Among the many things that Ryan Garcia has done to prepare for the future was relive his past.

The unbeaten lightweight has spent the past eight weeks under the watchful eye of new head trainer Joe Goossen, as they prepare for an April 9 DAZN headliner versus Ghana’s Emmanuel Tagoe at Alamodome in San Antonio, Texas. The time spent together has included the studying of Garcia’s most recent win, an off-the-canvas, seventh-round knockout of 2012 Olympic Gold medalist and former title challenger Luke Campbell last January in Dallas.

The win put the now 23-year-old Garcia on the map as a top lightweight, though also forced him to overcome an early scare that he now believes he could have avoided.

“I love studying the game of boxing,” Garcia noted during an open media workout at his training facility in Chula Vista, California. “Positioning wise on why I got caught, maybe I just started too fast. Maybe I could have slowed it down and not got caught with that at all and had a perfect fight.

“It taught me how I would respond in the face of adversity. It was the first time I ever got knocked down in a real fight. I was like, ‘Fuck it, we’re fighting now. Now the real fight started. I took your best shot, let’s see if you can take mine.”

Garcia (21-0, 18KOs) recovered from a second-round knockdown to become the first to stop England’s Campbell (20-4, 16KOs), winning the interim WBC lightweight title in the process. Campbell suffered knockdowns in separate title fight losses to Jorge Linares and Vasiliy Lomachenko, though managing to go the twelve-round distance on both occasions.

The loss to Garcia marked the only time that Campbell had been stopped in more than 200 combined fights between the pros and amateurs.  

“I’m proud of the fact that I knocked out a fighter that not a lot of great fighters could do,” noted Garcia. “Linares couldn’t knock him out. Lomachenko couldn’t knock him out. I was able to do it. That makes me happy.”

It was the last piece of in-ring happiness for Garcia, who has not fought since that night.

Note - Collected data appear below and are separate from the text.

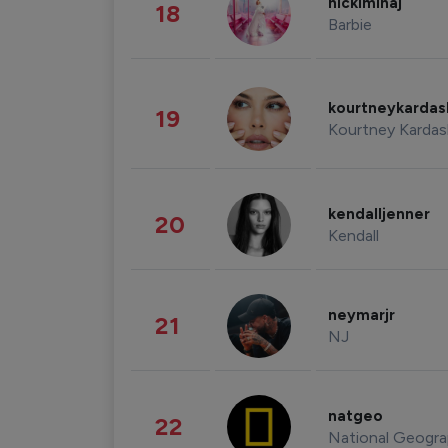
nickiminaj
18
Barbie
kourtneykarda
19
Kourtney Kardas
kendalljenner
20
Kendall
neymarjr
21
NJ
natgeo
22
National Geogra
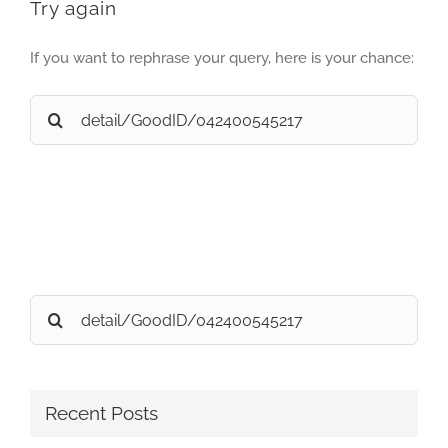
Try again
If you want to rephrase your query, here is your chance:
Search
for:
Search
for:
Recent Posts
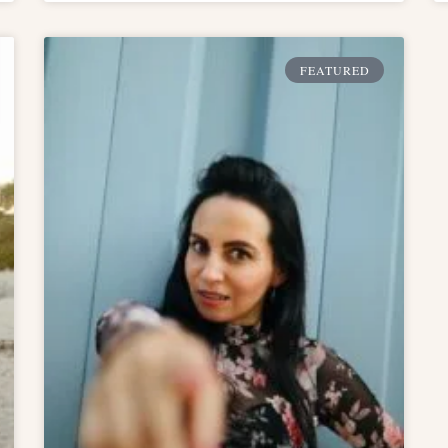
FEATURED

He will enter the fight with Tagoe (32-1, 15KOs)—who has won 32 straight following a loss in his June 2004 pro debut—on the heels of a career-long 15-month layoff and with a new trainer. Garcia spent his past five fights under the tutelage of Eddy Reynoso, the renowned two-time Trainer of the Year who is best known for his career-long work with pound-for-pound king and four-division champion Saul ‘Canelo’ Alvarez (57-1-2, 39KOs).

The fight with Tagoe will be his first under Goossen, who has trained numerous world champions and Hall of Fame-level talent through nearly 40 years involved in the sport. Garcia vows to be his next champ.

“When you gotta trust that gut feeling—and a lot of people don’t, but I do—you just have to go with it,” Garcia stated of the switch in head trainers. “I knew Joe was going to be a good fit for me. He’s old school. He knows the history of the game.”